Evidence from conflict zones like the Gaza Strip, where Hamas’ first social priority has been to provide health care, followed by education, and data from the Kosovo War in the late 1990s also suggest a connection, Lawry said.
“If you look at Gaza where there was a huge amount of uprisings and problems, they went in and put in a health clinic basically on every corner and stability ensued,” she said. “The same thing happened in the opposite way in Albania where there was lots of health-care services. As health care started dwindling, so did stability.”
Navy Lt. Cdr. William J. Hughes, MSC, the program director for contingency planning at the International Health Division, said insurgent groups have long recognized the value of health care in winning popular support.
“Michael Collins of the IRA wrote in his doctrine that if you break down the state and you want to view yourself -- the insurgency -- as the legitimate form of government, then health care is [critical],” he said in an interview last week.

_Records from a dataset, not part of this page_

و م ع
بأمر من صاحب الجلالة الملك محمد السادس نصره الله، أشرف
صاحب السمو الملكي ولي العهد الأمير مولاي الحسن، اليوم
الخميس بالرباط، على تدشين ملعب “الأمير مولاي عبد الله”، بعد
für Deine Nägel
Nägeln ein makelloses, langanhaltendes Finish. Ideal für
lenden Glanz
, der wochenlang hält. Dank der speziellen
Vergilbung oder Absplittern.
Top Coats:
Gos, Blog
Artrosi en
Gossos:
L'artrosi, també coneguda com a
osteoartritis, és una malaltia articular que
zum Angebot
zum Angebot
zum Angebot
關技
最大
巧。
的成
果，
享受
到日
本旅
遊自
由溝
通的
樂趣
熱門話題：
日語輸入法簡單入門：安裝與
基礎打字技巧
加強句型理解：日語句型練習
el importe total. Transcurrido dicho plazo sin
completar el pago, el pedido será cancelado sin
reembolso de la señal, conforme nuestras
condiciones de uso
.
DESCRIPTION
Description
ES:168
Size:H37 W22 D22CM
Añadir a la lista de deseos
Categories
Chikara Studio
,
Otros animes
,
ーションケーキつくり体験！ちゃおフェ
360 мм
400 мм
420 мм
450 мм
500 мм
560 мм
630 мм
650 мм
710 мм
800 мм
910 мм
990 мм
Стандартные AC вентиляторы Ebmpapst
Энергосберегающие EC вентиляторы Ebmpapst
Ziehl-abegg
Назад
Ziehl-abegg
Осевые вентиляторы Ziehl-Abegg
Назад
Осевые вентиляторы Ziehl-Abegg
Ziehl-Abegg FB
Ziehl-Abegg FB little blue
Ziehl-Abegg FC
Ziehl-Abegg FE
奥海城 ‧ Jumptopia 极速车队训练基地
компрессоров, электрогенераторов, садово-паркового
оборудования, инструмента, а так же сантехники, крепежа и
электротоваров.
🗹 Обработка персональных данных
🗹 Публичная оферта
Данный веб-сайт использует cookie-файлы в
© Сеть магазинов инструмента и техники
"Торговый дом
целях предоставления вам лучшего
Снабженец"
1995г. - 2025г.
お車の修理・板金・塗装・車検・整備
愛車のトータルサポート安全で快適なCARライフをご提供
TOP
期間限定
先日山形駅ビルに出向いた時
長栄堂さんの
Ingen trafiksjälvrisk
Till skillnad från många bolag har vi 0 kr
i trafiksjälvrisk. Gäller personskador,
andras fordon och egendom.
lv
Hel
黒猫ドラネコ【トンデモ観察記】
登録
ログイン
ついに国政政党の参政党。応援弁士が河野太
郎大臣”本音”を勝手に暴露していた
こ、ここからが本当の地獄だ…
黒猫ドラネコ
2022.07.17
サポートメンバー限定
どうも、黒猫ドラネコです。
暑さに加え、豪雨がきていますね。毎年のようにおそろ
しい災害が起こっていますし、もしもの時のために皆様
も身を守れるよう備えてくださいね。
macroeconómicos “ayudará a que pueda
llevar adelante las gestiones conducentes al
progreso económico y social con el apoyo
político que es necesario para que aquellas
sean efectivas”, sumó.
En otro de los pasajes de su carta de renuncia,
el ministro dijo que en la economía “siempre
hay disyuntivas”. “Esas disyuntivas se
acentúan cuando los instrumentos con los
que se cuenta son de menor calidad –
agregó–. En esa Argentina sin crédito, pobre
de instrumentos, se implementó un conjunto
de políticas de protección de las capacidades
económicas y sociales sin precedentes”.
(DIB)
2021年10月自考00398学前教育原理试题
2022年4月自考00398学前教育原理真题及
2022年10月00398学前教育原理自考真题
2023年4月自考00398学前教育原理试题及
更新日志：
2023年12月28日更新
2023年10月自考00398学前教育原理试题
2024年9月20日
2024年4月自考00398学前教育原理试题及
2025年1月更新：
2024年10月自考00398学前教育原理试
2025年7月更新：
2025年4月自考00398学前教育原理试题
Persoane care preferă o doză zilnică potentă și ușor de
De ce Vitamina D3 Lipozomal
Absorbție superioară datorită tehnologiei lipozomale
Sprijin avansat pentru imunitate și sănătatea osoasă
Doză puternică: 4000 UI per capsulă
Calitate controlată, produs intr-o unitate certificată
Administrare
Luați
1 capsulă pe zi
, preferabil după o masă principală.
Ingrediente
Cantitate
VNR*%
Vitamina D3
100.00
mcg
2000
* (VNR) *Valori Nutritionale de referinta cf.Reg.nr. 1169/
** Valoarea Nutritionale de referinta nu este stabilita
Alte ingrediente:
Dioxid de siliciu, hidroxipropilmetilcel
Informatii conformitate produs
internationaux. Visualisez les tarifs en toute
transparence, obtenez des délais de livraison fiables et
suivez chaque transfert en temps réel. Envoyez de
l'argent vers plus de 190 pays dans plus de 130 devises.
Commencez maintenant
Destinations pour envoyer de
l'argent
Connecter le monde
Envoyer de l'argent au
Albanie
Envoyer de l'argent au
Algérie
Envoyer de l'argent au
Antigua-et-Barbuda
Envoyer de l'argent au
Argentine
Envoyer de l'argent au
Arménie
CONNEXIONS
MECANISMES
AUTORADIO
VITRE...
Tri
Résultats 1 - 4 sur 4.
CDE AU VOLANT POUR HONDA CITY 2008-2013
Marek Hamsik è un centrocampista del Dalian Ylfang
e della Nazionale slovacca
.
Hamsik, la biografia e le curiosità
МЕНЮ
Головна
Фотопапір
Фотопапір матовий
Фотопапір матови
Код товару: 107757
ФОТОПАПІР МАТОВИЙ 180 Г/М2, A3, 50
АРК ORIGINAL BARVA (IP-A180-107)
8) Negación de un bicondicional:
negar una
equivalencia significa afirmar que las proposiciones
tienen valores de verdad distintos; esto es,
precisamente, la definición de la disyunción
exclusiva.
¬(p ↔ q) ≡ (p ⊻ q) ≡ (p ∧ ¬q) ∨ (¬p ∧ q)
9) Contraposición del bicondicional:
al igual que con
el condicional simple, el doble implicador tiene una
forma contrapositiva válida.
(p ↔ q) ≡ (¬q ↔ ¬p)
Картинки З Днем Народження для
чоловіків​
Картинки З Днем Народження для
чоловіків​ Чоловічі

Hughes noted that after the earthquake in Kashmir, the disputed region between India and Pakistan, the first medical unit to respond was one with direct links to al Qaida. “Now there’s an adversary of ours who’s learned what health can do to an environment,” he added.
Hughes noted that countries like Venezuela and Cuba send their doctors around the globe to perform health care, and that China recently converted one of its ships into a floating hospital.
The move by China is similar to efforts by two American vessels, the USNS Mercy and USS Comfort, which travel to impoverished or disaster-stricken countries to provide medical care.
Such “soft power” operations, which emphasize non-military government efforts, have gained visibility with the Defense Department this year, reaffirming a policy directive that puts stability operations on equal footing with major combat operations.
“This directive said that stability operations were on par with major combat operations,” Hughes said of directive 3000.05. “Now that’s groundbreaking. That’s transformational because now when you do that, you say you have to train, equip and fund people to do these kinds of operations.”
Hughes said critics expressed concern that the directive, created in 2005, would place the military at the front of America’s image abroad, echoing concern that Defense Secretary Robert M. Gates has voiced about U.S. foreign policy’s “creeping militarization.” But Hughes said medical workers in uniform are unique in that they often are viewed as “neutral players,” with an interest primarily in providing care.
“We have this Hippocratic Oath. It’s in our blood to want to care and do good things,” he said. “You can provide [health care] and you’re not necessarily going to be viewed as an agent of your nation’s policies.”
Further, Hughes emphasized that the department’s International Health Division, which aids the combatant commands in coordinating and carrying out health aspects of the department’s stability operations, is concerned primarily with helping partner nations build their own capacity to provide health and maintain stability.
“[Sometimes] we work with the host nation so that we can work ourselves out of a job,” he said of the division’s mission to train its allied counterparts. “That’s what we want to do with stability ops -- we don’t want to stay.”
Lawry, Hughes’ colleague at the division, underscored that no formal evidence-based assessment has been conducted that establishes the link between health and stability.
“But you can say, anecdotally, that’s what it looks like,” she said. “It deserves a study.”